## Directions
A verbatim reproduction of the lines below, from the line containing "Table 1. Preparation" through the line containing "Figure 8. Virgin", both ends included, is the whole required output.

## Task data
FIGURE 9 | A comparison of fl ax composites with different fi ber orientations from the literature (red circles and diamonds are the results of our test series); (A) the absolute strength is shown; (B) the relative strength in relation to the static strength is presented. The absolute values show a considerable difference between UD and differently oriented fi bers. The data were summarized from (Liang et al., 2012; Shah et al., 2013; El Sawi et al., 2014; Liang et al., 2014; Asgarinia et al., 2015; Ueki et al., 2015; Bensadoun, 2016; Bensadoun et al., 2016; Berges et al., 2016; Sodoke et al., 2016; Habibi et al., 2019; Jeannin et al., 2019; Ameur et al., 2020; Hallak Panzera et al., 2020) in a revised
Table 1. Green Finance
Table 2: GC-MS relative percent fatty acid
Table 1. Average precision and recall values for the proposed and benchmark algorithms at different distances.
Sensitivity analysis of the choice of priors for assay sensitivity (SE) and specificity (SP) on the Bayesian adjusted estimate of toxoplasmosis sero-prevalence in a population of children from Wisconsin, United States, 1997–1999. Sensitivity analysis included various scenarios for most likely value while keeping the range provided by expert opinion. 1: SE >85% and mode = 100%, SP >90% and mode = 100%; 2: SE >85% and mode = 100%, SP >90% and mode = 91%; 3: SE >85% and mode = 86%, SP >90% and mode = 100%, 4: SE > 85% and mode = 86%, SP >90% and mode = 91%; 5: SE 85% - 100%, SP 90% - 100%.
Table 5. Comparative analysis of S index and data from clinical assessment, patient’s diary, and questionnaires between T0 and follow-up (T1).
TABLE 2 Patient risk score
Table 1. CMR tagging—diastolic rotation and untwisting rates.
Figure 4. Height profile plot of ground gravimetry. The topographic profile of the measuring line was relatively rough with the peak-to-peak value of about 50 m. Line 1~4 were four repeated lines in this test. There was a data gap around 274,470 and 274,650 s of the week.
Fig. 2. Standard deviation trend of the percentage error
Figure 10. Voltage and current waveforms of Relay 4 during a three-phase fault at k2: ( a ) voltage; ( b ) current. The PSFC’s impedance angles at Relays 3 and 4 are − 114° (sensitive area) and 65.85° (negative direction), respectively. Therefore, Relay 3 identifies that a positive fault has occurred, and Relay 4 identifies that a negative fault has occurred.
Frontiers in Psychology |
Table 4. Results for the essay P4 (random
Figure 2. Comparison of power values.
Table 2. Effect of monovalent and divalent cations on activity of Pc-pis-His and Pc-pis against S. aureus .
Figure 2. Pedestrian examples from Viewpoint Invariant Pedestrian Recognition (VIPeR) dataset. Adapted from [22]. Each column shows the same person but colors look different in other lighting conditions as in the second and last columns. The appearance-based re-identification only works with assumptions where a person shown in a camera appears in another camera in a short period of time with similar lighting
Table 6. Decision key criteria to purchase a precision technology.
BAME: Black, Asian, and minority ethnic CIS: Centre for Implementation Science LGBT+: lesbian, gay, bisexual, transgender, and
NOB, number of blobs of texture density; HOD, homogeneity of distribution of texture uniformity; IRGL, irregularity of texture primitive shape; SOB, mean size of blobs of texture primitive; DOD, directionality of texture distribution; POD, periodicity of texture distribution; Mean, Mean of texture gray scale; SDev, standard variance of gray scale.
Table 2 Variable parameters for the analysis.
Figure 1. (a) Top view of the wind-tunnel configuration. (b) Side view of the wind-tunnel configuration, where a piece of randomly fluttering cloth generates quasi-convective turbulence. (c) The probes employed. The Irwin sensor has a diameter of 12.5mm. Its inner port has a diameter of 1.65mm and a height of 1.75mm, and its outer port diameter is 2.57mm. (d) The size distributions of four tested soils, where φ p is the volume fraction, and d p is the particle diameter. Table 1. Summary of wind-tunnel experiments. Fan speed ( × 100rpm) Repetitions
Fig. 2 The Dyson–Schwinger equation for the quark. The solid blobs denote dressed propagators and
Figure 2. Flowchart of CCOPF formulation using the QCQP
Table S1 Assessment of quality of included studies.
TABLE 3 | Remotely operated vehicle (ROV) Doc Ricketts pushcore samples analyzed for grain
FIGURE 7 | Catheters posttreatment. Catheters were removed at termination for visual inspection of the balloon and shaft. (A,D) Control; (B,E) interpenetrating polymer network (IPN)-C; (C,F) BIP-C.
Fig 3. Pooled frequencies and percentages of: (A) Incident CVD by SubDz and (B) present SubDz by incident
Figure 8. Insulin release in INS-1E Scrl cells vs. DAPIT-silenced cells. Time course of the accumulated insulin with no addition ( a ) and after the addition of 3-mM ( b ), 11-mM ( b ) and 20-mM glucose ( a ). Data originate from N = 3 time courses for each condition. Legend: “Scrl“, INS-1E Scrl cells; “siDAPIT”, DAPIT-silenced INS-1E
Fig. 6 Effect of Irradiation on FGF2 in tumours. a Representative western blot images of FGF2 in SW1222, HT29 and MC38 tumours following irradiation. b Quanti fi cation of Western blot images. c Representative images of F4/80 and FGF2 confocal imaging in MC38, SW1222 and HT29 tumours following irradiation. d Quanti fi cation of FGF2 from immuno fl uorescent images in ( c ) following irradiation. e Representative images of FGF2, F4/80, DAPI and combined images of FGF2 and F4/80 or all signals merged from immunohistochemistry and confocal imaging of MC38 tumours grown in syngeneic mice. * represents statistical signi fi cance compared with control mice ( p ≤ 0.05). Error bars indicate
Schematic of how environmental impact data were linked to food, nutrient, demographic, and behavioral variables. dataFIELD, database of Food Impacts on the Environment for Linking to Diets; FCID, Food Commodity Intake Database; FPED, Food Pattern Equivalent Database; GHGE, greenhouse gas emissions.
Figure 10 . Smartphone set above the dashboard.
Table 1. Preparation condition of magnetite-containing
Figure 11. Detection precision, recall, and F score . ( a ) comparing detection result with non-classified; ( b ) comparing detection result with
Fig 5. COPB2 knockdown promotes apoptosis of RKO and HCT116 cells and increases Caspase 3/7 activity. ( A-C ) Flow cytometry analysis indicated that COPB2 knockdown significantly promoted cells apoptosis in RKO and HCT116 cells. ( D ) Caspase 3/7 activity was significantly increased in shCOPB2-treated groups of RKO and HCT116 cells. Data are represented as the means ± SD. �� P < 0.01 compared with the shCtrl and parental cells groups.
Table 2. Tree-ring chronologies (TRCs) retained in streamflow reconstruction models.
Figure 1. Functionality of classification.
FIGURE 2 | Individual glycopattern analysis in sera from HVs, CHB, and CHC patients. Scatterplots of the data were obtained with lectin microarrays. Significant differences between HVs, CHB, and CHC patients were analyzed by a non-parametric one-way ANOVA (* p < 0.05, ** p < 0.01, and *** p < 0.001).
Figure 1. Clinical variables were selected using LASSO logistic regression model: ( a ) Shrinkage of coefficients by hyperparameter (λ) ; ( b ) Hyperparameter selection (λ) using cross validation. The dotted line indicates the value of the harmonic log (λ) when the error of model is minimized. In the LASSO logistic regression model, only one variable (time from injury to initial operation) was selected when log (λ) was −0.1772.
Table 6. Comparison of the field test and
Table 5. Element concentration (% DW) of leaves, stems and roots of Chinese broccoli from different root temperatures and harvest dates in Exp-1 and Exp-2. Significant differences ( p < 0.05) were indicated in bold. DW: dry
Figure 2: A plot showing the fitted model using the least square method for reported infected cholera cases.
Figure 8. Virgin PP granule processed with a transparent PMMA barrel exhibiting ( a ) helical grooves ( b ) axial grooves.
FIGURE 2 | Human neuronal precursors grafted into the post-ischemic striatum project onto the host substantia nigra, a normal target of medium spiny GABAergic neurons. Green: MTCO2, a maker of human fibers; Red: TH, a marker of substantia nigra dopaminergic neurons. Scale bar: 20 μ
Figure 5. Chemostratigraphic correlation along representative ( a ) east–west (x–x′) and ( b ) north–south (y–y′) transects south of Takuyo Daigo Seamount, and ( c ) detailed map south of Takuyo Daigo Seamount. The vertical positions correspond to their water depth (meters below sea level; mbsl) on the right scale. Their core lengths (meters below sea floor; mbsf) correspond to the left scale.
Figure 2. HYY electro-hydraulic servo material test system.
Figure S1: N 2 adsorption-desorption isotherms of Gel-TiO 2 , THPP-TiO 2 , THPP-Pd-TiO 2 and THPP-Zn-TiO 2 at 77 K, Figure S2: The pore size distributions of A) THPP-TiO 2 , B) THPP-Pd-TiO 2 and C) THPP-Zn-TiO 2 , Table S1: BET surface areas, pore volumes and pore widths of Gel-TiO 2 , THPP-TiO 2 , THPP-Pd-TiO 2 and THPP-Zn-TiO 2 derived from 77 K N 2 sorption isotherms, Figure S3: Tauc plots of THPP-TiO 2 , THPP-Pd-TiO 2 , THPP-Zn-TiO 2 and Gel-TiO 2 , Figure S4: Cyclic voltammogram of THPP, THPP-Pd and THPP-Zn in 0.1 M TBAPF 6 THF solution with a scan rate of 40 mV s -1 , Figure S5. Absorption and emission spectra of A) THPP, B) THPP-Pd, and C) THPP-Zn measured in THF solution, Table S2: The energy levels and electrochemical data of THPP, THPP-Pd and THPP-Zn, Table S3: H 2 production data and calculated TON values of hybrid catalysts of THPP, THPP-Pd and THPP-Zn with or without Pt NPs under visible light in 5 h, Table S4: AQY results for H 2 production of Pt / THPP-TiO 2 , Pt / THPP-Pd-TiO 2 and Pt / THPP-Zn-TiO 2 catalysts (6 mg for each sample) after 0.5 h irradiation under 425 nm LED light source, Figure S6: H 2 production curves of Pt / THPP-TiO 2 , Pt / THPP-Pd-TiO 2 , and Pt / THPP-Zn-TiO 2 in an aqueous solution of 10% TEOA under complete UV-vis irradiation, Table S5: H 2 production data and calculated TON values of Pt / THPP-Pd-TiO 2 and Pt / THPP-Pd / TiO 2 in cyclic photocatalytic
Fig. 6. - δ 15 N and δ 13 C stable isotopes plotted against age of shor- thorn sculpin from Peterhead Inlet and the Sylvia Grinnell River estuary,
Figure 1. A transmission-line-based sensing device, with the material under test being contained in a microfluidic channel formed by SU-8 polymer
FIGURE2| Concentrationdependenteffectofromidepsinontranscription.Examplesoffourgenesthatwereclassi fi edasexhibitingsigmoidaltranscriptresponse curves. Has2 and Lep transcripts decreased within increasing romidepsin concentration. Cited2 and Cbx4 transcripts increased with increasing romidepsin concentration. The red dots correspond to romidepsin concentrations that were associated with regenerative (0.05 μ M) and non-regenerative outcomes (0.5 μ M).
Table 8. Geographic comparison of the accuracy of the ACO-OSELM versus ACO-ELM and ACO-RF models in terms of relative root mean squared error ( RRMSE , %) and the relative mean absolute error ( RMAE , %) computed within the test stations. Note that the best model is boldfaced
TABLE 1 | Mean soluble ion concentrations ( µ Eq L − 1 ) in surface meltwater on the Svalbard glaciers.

## Response
Table 1. Preparation condition of magnetite-containing
Figure 11. Detection precision, recall, and F score . ( a ) comparing detection result with non-classified; ( b ) comparing detection result with
Fig 5. COPB2 knockdown promotes apoptosis of RKO and HCT116 cells and increases Caspase 3/7 activity. ( A-C ) Flow cytometry analysis indicated that COPB2 knockdown significantly promoted cells apoptosis in RKO and HCT116 cells. ( D ) Caspase 3/7 activity was significantly increased in shCOPB2-treated groups of RKO and HCT116 cells. Data are represented as the means ± SD. �� P < 0.01 compared with the shCtrl and parental cells groups.
Table 2. Tree-ring chronologies (TRCs) retained in streamflow reconstruction models.
Figure 1. Functionality of classification.
FIGURE 2 | Individual glycopattern analysis in sera from HVs, CHB, and CHC patients. Scatterplots of the data were obtained with lectin microarrays. Significant differences between HVs, CHB, and CHC patients were analyzed by a non-parametric one-way ANOVA (* p < 0.05, ** p < 0.01, and *** p < 0.001).
Figure 1. Clinical variables were selected using LASSO logistic regression model: ( a ) Shrinkage of coefficients by hyperparameter (λ) ; ( b ) Hyperparameter selection (λ) using cross validation. The dotted line indicates the value of the harmonic log (λ) when the error of model is minimized. In the LASSO logistic regression model, only one variable (time from injury to initial operation) was selected when log (λ) was −0.1772.
Table 6. Comparison of the field test and
Table 5. Element concentration (% DW) of leaves, stems and roots of Chinese broccoli from different root temperatures and harvest dates in Exp-1 and Exp-2. Significant differences ( p < 0.05) were indicated in bold. DW: dry
Figure 2: A plot showing the fitted model using the least square method for reported infected cholera cases.
Figure 8. Virgin PP granule processed with a transparent PMMA barrel exhibiting ( a ) helical grooves ( b ) axial grooves.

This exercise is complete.